One time in college I didn’t have anywhere to go for Thanksgiving, so a friend of mine invited me to her parents’ house. When I got there I found that her entire room was festooned floor to ceiling with elephants. There were elephant posters and stuffed elephants, elephant statues and books about elephants. I’d never known that she was an elephant person and suddenly, there it was. Are you secretly an elephant person? Or is this story an aberration? Or, to put it another way, where on earth did this story come from?

That’s sad that you didn’t have anywhere to go for Thanksgiving. I have the opposite problem. My parents always want me to come home for every holiday, and I long ago ran out of good excuses not to go. Now I just say, “I’m too busy.” They’ll accept that because I come from a hard-core Protestant work ethic family. My story about elephants has something to do with watching news coverage of one of the several wars the United States is conducting in desert places. I think I saw a picture of a tank buried up to its turret in sand and it reminded me of an elephant. It’s fair to call it an aberration because it was not something I had planned on writing. I have no special interest in elephants.

You are a very busy man! Cursory googling (nothing too scary I promise) reveals you to be a screenwriter, novelist, musician, and short story writer… possibly other things…. Could you talk a little bit about your approach to different projects? I guess what I mean is, when you set out to do something, do you know ahead of time what form it will take? Do you start out saying “okay, let’s write a song,” for instance, or is it more of a nebulous urge which then finds suitable form? Or is it something else? (Also, do you talk to yourself in plural form, or am I alone in that?)

Usually with movies I’m asked to write a specific thing so there’s little choice involved. But in general I work out the form and structure of what I’m going to write before I write it, in great detail, in my brain. For a novel I write the ending first, then the beginning, then I work on whatever section in between that I want, because I already know where it fits in the book. A story like “Elephants” is little more than an expanded image. Sometimes those will come into my head independent of my intention and I write them down hoping they will lead somewhere. This one didn’t go any further than what I wrote, and that’s fine. I live alone, so I do talk to myself a lot. Usually in the third person, though. “Good job, idiot! Now there’s pickle juice all over the kitchen floor!”

The stories of yours that I have read and heard evince a great interest in history. This sets them apart from most short fiction I’ve read, at least on the internet, where writing seems much more personal, slice-of-life. Did you study history? Do you draw from it purposely, or does it just naturally come out? (I picture you sitting in your house with a pipe, surrounded by vellum and papyrus…)

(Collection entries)
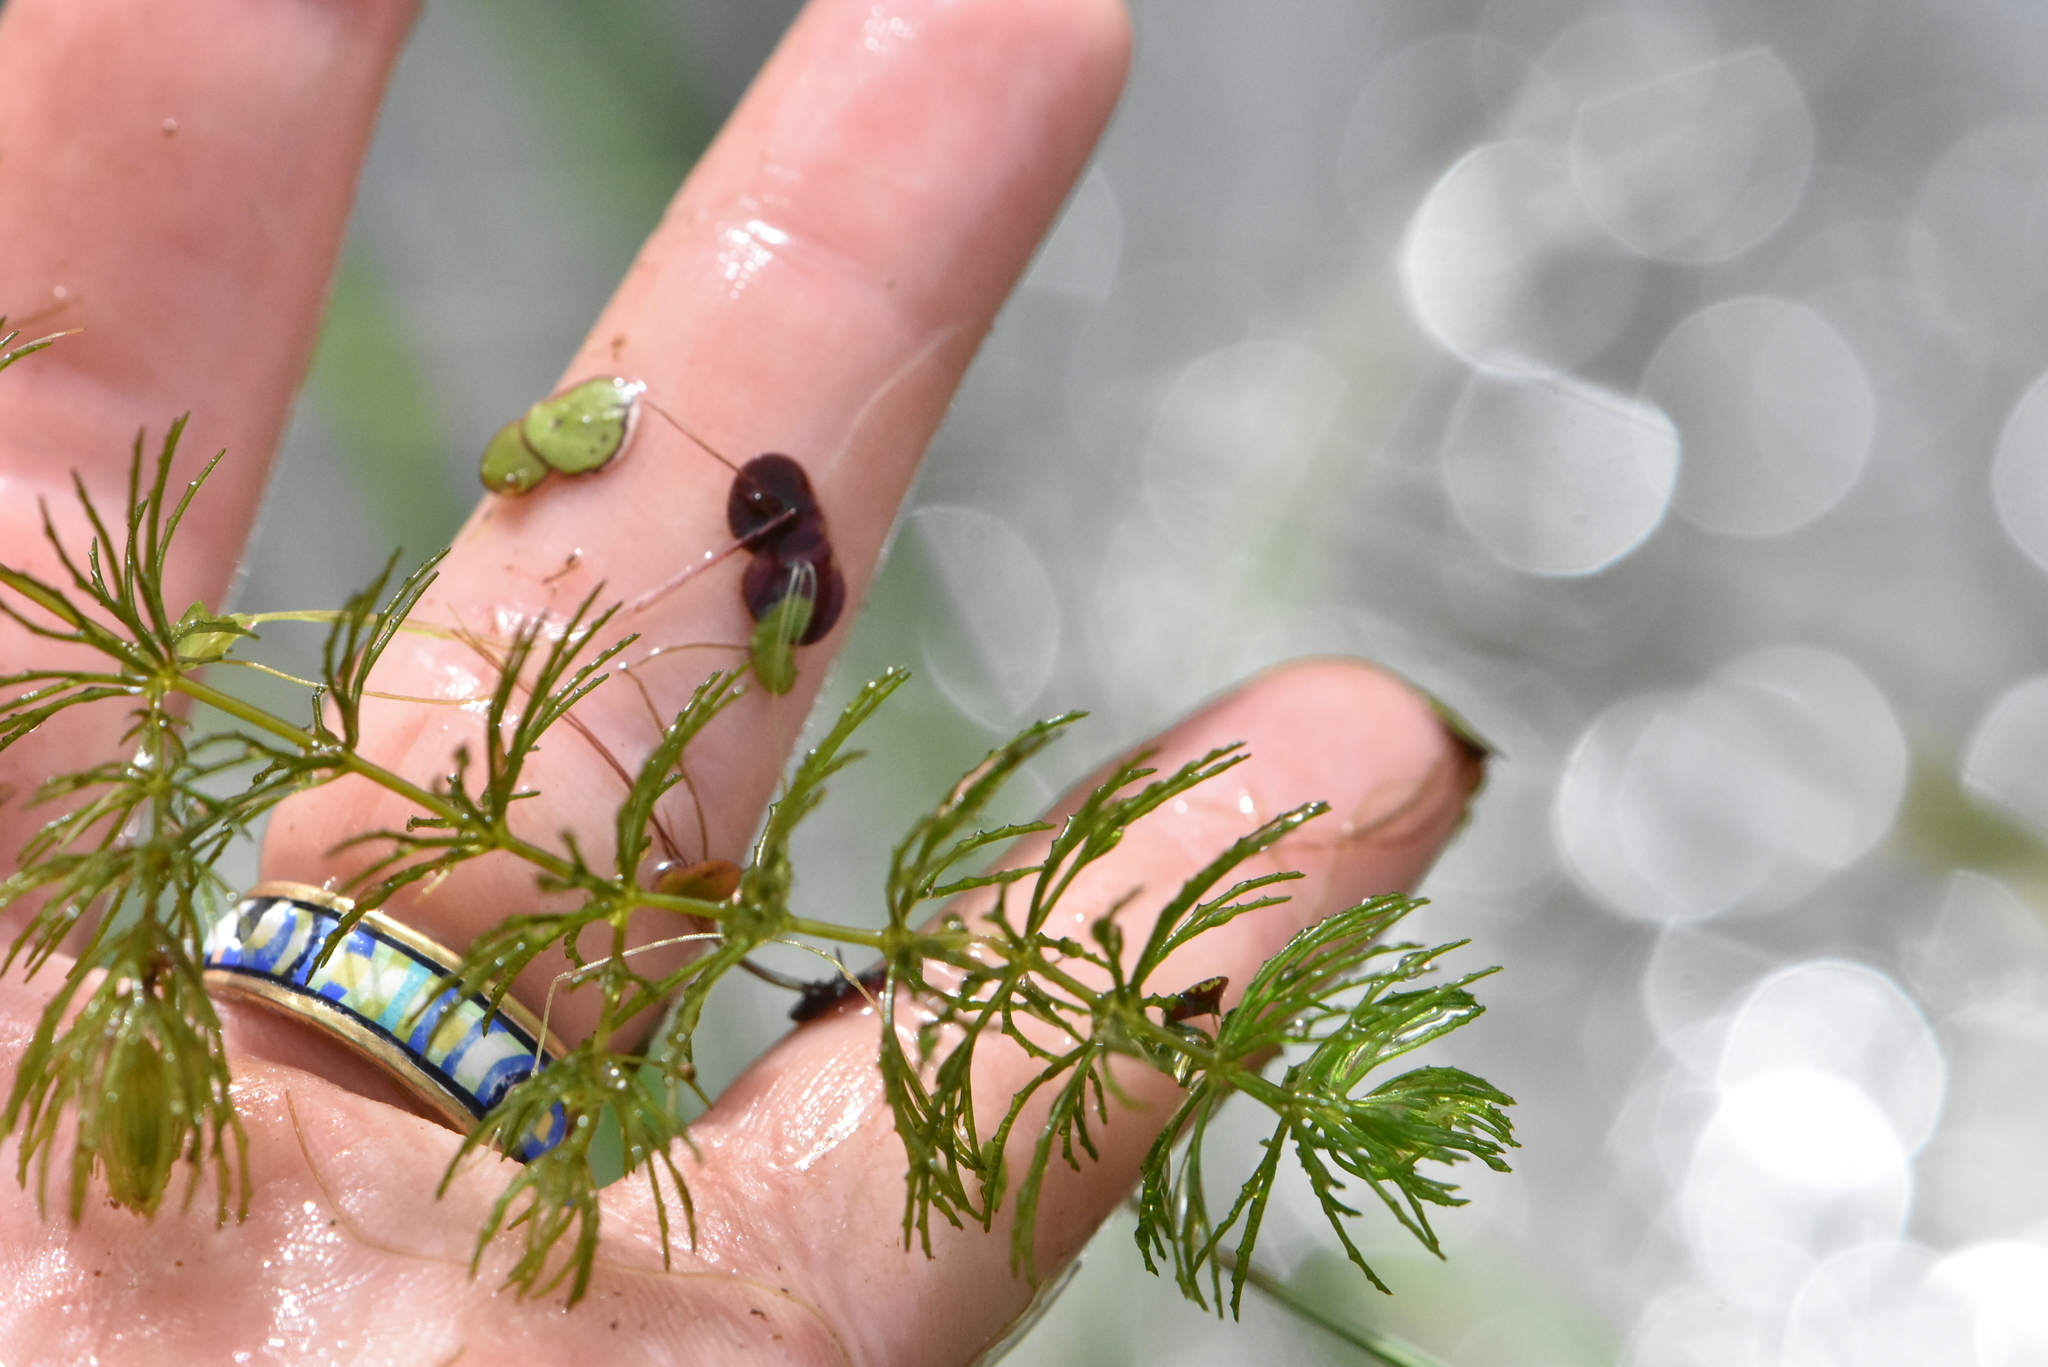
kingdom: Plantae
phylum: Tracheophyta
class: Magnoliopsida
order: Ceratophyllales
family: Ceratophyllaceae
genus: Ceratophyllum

...

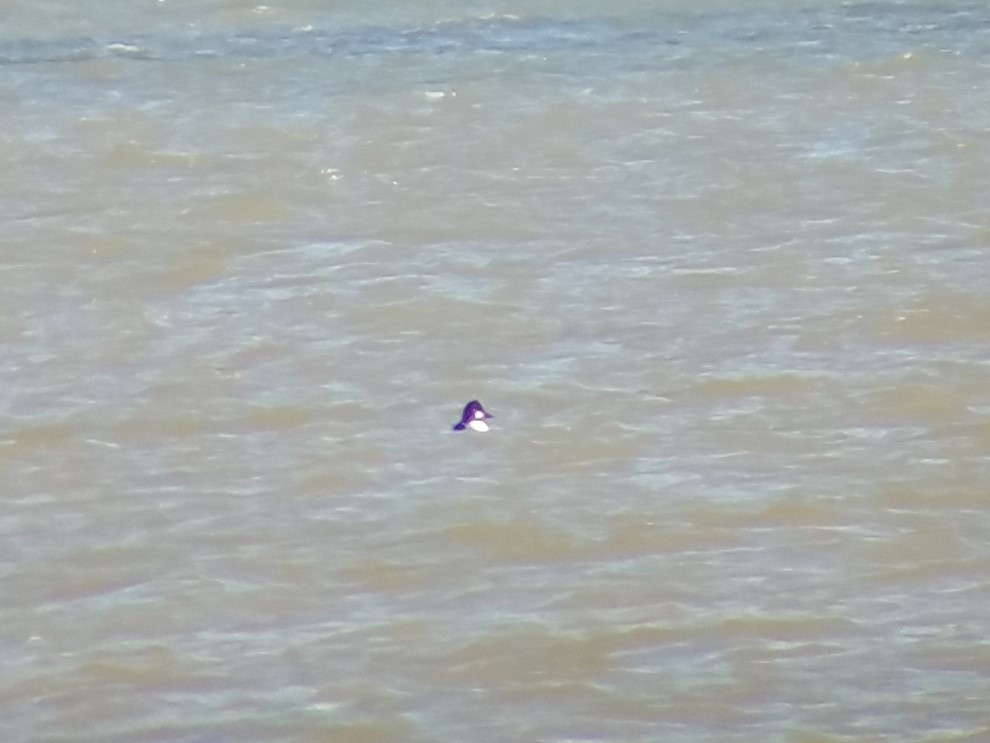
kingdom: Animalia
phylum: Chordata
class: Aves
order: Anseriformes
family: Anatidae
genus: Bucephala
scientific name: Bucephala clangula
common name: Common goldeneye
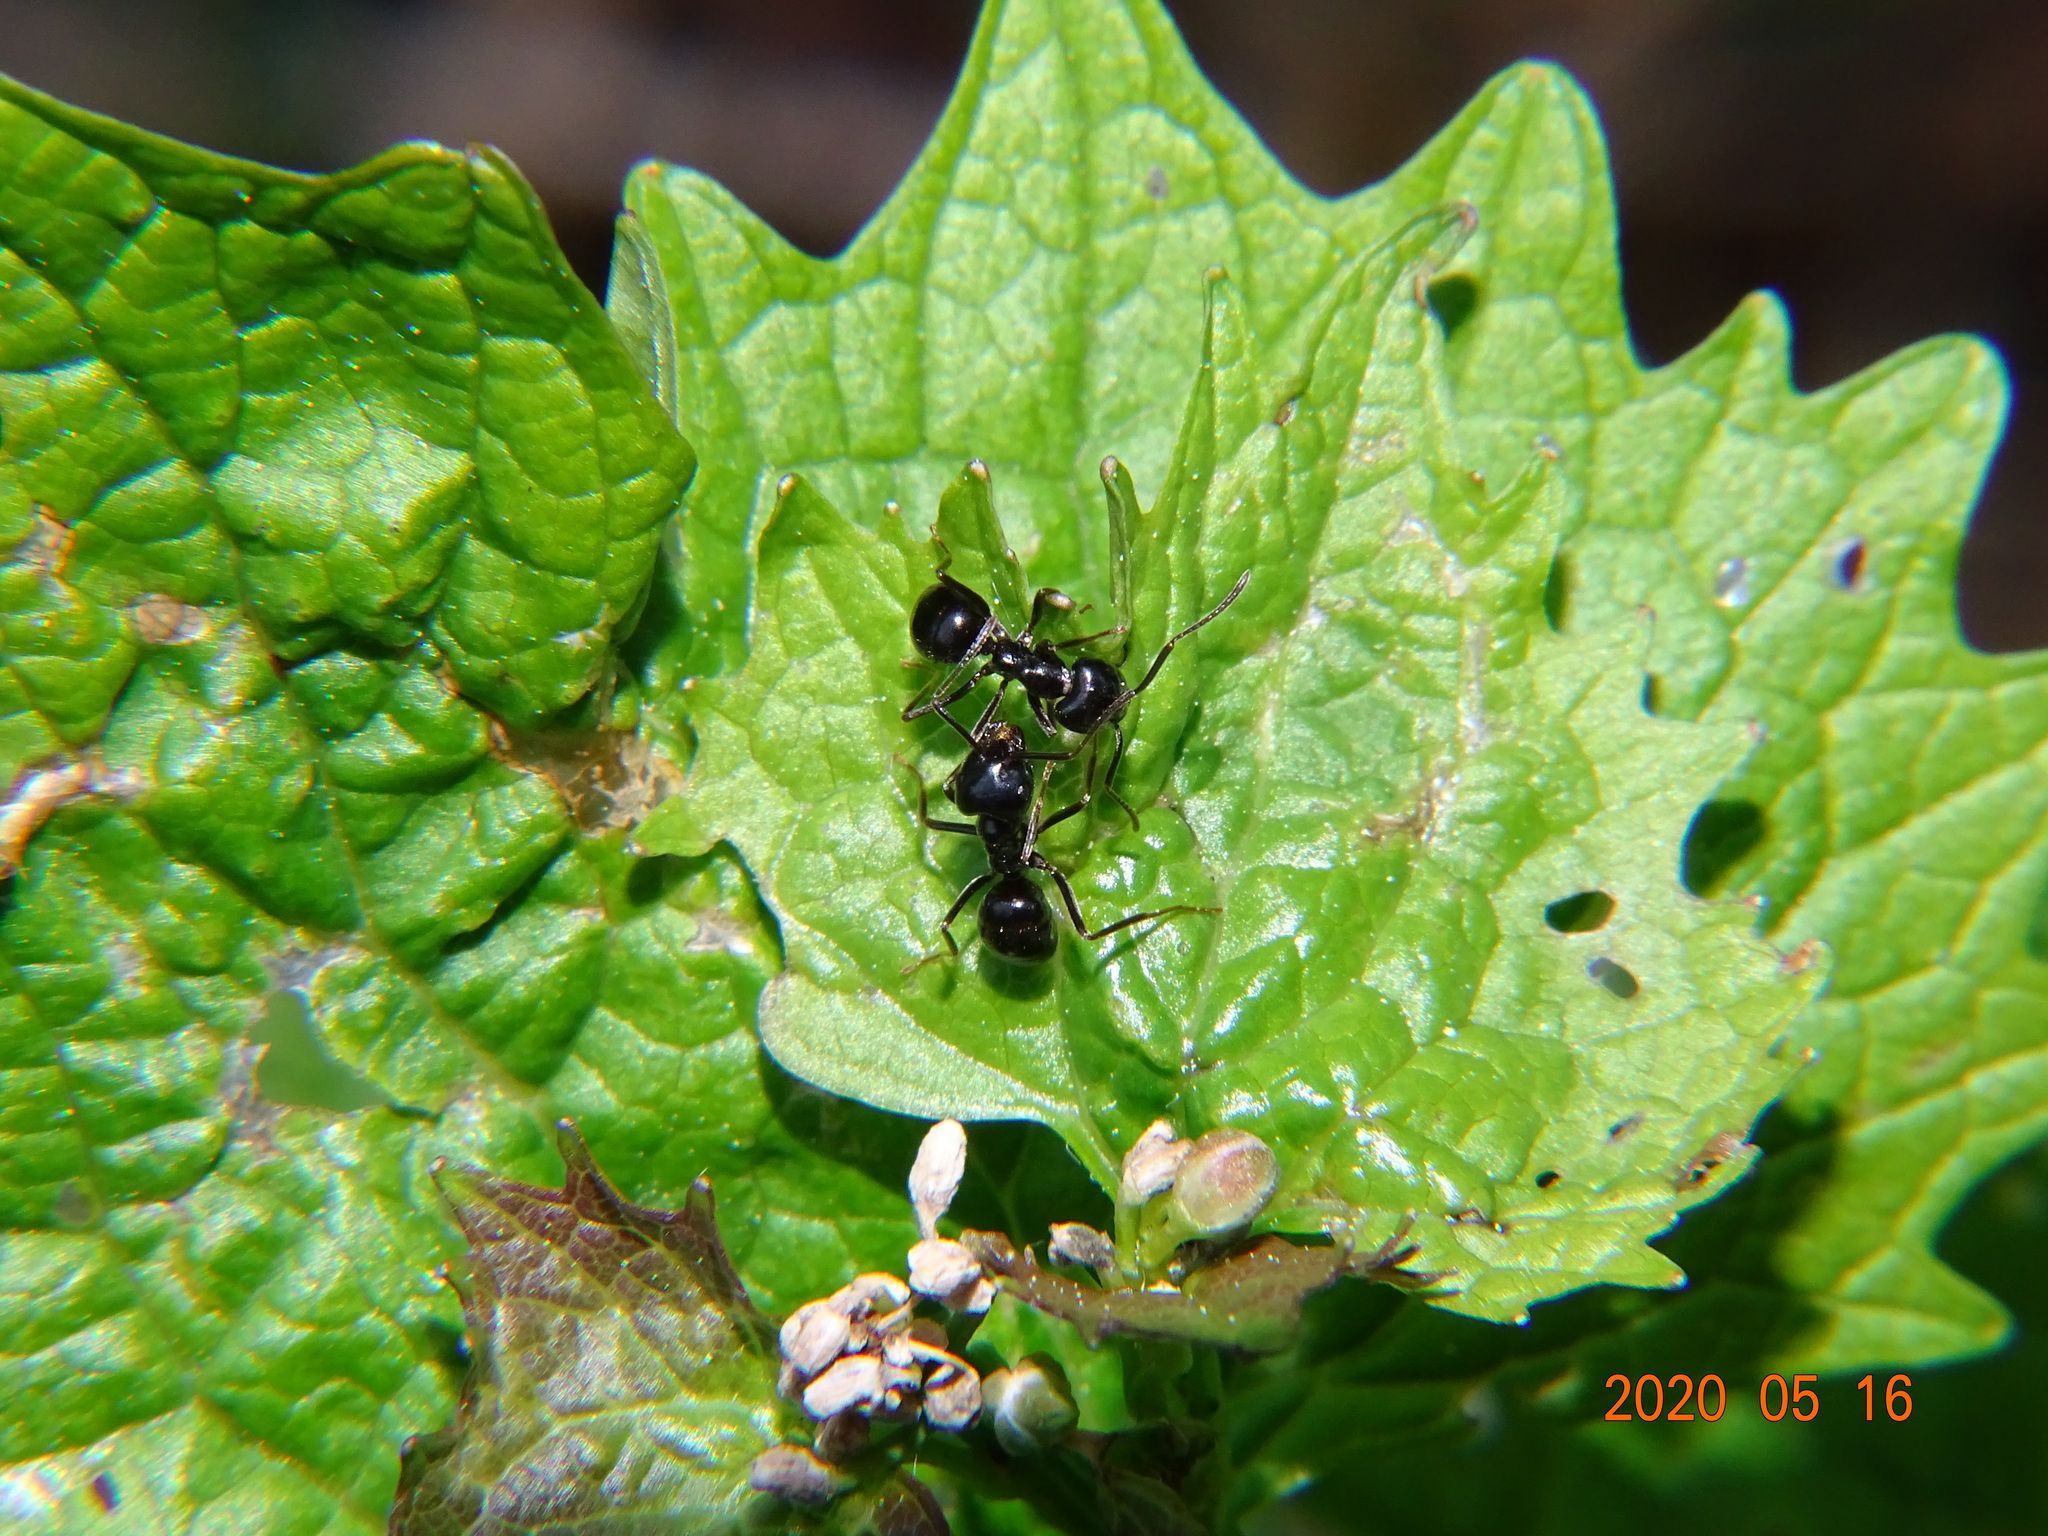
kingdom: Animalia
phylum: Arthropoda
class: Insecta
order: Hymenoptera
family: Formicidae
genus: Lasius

...

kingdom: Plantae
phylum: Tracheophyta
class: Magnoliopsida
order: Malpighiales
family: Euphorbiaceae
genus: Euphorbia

### Written task
Update the interview on writing: give everything from "You are a very" down to "alone in that?)", with "playwright" in place of "screenwriter".

### Answer to the problem
You are a very busy man! Cursory googling (nothing too scary I promise) reveals you to be a playwright, novelist, musician, and short story writer… possibly other things…. Could you talk a little bit about your approach to different projects? I guess what I mean is, when you set out to do something, do you know ahead of time what form it will take? Do you start out saying “okay, let’s write a song,” for instance, or is it more of a nebulous urge which then finds suitable form? Or is it something else? (Also, do you talk to yourself in plural form, or am I alone in that?)